Measuring AI value after deployment is measuring against memory

The standard measurement sequence in AI deployment goes like this. A tool is deployed. After three to six months, the team is asked whether it has made a difference. The team reports that things feel faster or easier. Leadership records this as a positive outcome. The deployment is deemed successful.

This sequence produces confident-sounding evidence that is almost entirely unverifiable. "Things feel faster" is a comparison against a recalled state that nobody measured. The pre-AI condition exists only in memory, and memory is optimistic about change. People who wanted the tool to succeed tend to report that it succeeded.

The consequence is that organisations accumulate AI deployments with reported success rates that bear no relationship to actual impact. Tools that are making genuine differences produce similar reports to tools that are consuming budget and changing very little. Leadership cannot distinguish between them because the measurement framework treats both the same way.

When boards or investors ask for evidence of AI value, the organisation reaches for its collection of positive anecdotes. These are credible to people who want to believe them and immediately suspicious to people who are sceptical. Neither group is getting accurate information.
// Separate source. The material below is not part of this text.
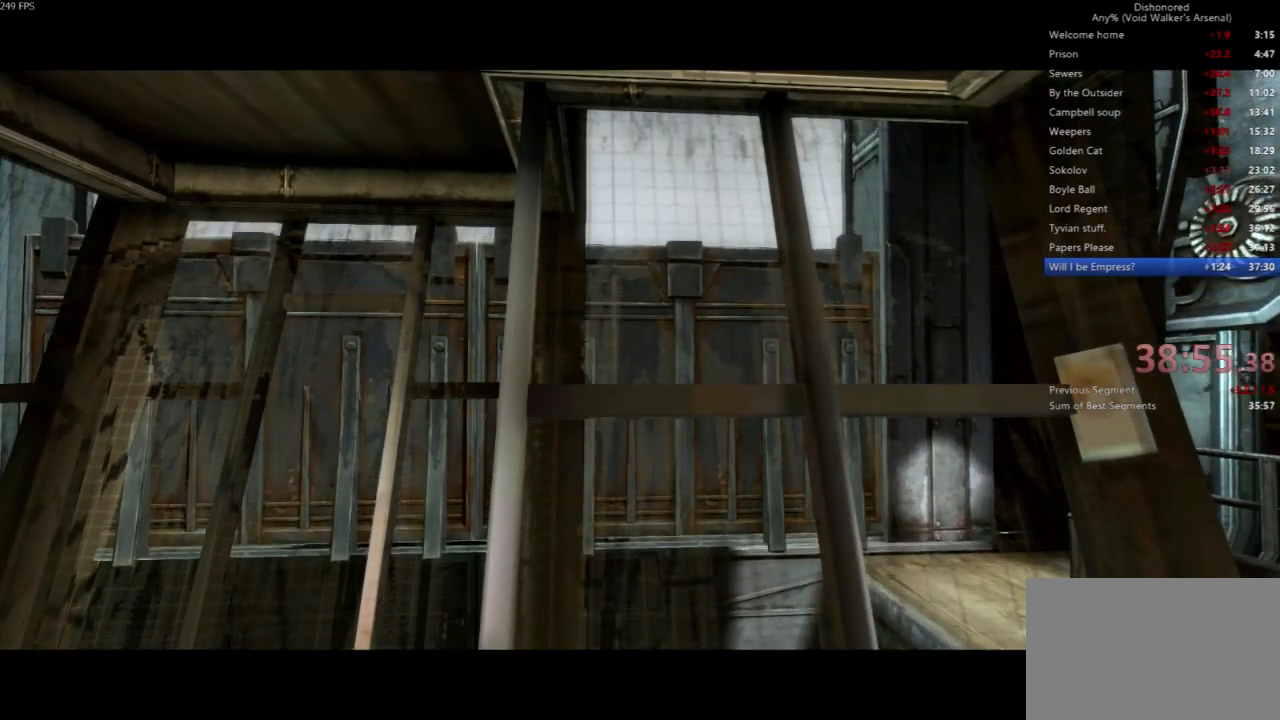
Gameplay with keyboard and mouse; each line is a JSON object with the keys and mouse buttons held at the frame after it. "events" lists presses ("down") and releases ("up") of "4", "5", "a", "alt", "c", "ctrl", "d", "e", "escape", "f", "q", "r", "s", "shift", "space", "tab", "v", "w", "x", "z", "mouse_left", "mouse_middle", "mouse_right", "mouse_wheel_up" and "mouse_wheel_down" between this image and that frame as [ms after this image, input, new state], when the widget could be followed in between. "mouse_left", "mouse_middle", "mouse_right", "mouse_wheel_up", "mouse_wheel_down" = the "left", "middle", "right", "wheel_up", "wheel_down" buttons of the "mouse" list. No other keys are recorded. Not read: mouse_move.
{"keys": ["shift"], "mouse": [], "events": [[100, "shift", "down"]]}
A baseline captures the four things that will change

A baseline is a documented measurement of current performance, taken before the AI deployment begins, against the specific dimensions that the deployment is intended to improve. It creates the reference point that makes post-deployment measurement meaningful.
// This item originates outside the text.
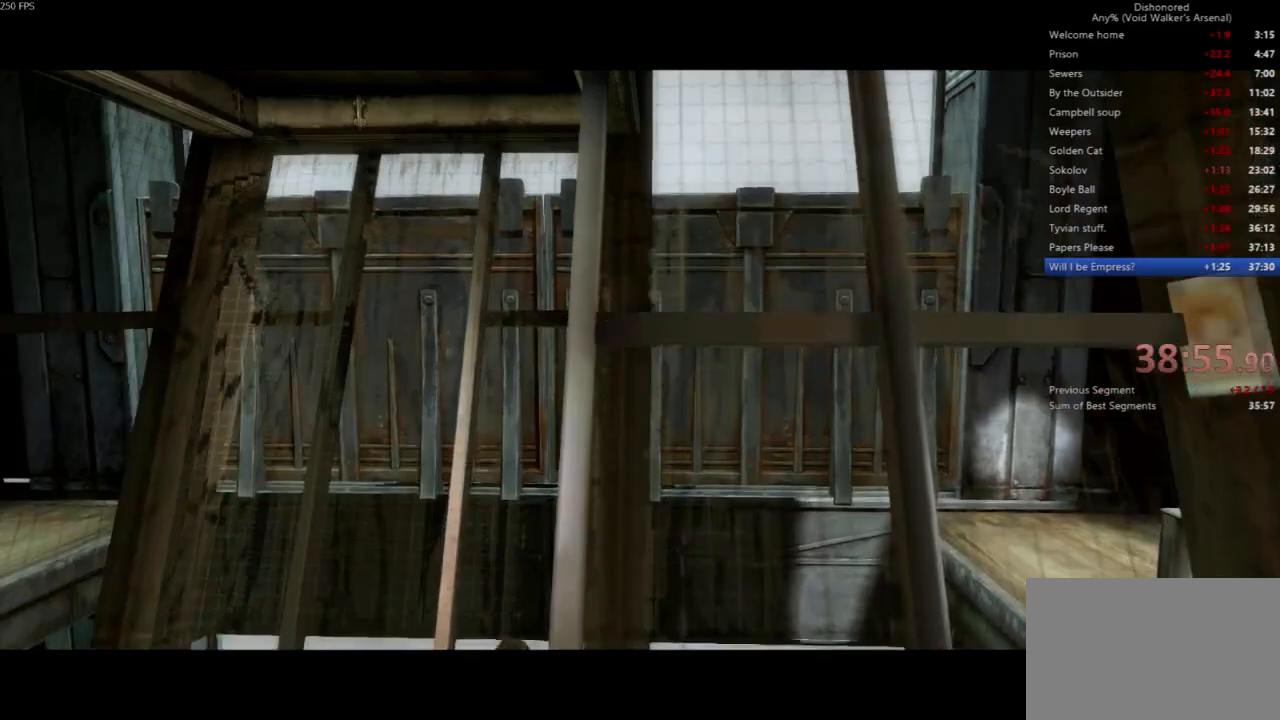
{"keys": ["shift"], "mouse": [], "events": []}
The baseline does not need to be complex. It needs to be specific and it needs to be captured before the deployment changes the conditions it is measuring. Four dimensions cover the majority of what AI deployments are intended to affect:

Time: how long does the workflow currently take, end to end? Include handoffs, review stages and wait times, not just active working time.
Error rate: how frequently does the current workflow produce errors, rework or corrections? Measure this over at least four weeks to account for variation.
Output volume: how much does the workflow currently produce per person per week? This matters most for content creation, analysis and reporting workflows.
Decision quality: for decision-support workflows, what is the current rate of decisions that are subsequently reversed, escalated or identified as poor? This is harder to measure but the most important for strategic AI deployments.

The baseline should take no more than two weeks to establish for most workflows. It requires the team running the workflow to track what they are already doing more deliberately than usual for a defined period. The investment is small relative to the value of having credible comparison data after deployment.
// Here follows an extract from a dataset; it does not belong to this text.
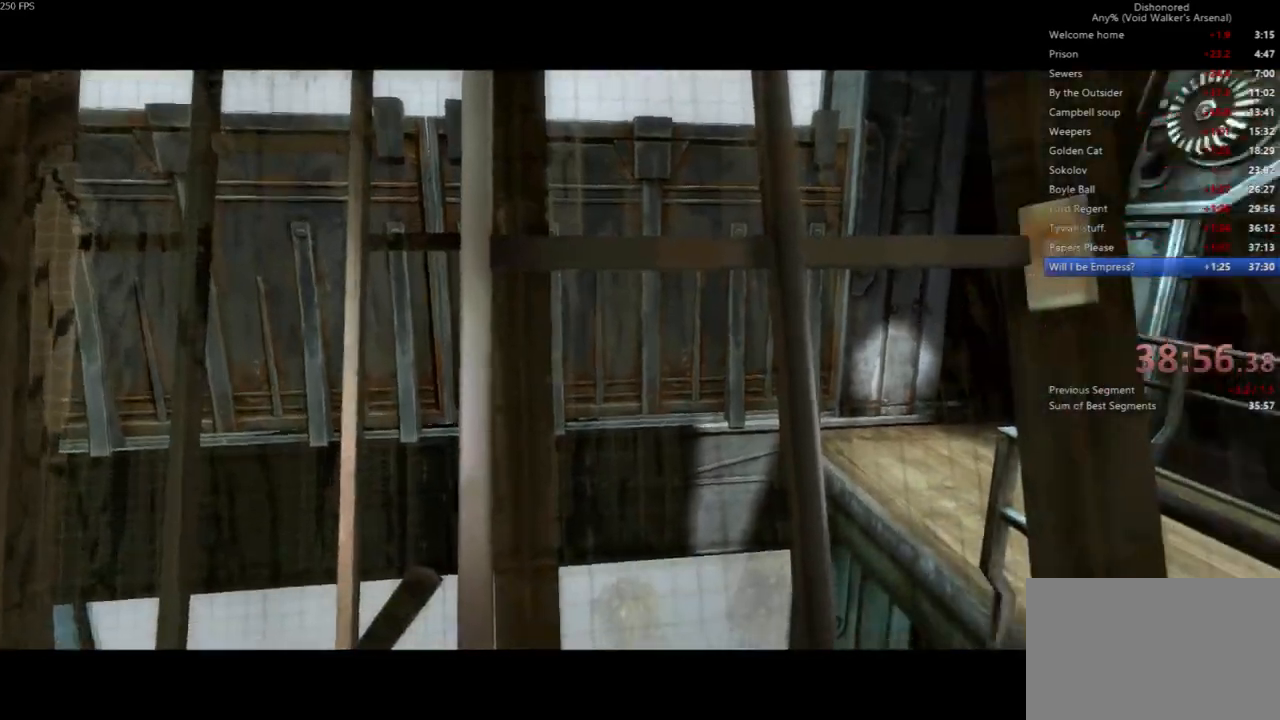
{"keys": ["shift"], "mouse": [], "events": []}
The measurement window after deployment should match the baseline period. If the baseline covers four weeks of error rate data, the post-deployment measurement should also cover four weeks before a comparison is made.

Set baselines before the next deployment, not during it

The moment a deployment begins, the baseline window closes. AI changes the behaviour of the people using it immediately. They work differently. They spend time differently. They make different decisions about what to check and what to skip. Capturing a baseline during deployment is capturing a hybrid state that reflects neither the pre-AI condition nor the AI-enabled condition accurately.

For the next AI deployment your organisation is planning, build baseline capture into the pre-deployment process as a standard step. The sequence is:

Define the dimensions the deployment is intended to affect. Be specific. Not "improve efficiency" but "reduce review cycle time from five days to two."
Identify how each dimension is currently measured or can be measured over a defined period.
Capture baseline data for three to four weeks before deployment begins.
Document the baseline formally: who measured it, what period it covers, what methodology was used.
Set a post-deployment measurement window and a review date before the deployment goes live.

For deployments already live without a baseline, a retrospective baseline is still possible in some cases. If the workflow produces documented outputs with timestamps: reports, decisions, processed items. historical data may provide a usable reference point. This is imperfect but substantially better than reporting against memory.

The organisations that can demonstrate AI value credibly are the ones that made the measurement decision before the deployment decision. That sequence takes discipline to maintain when deployment pressure is high. It is also the only way to know whether the deployments are working.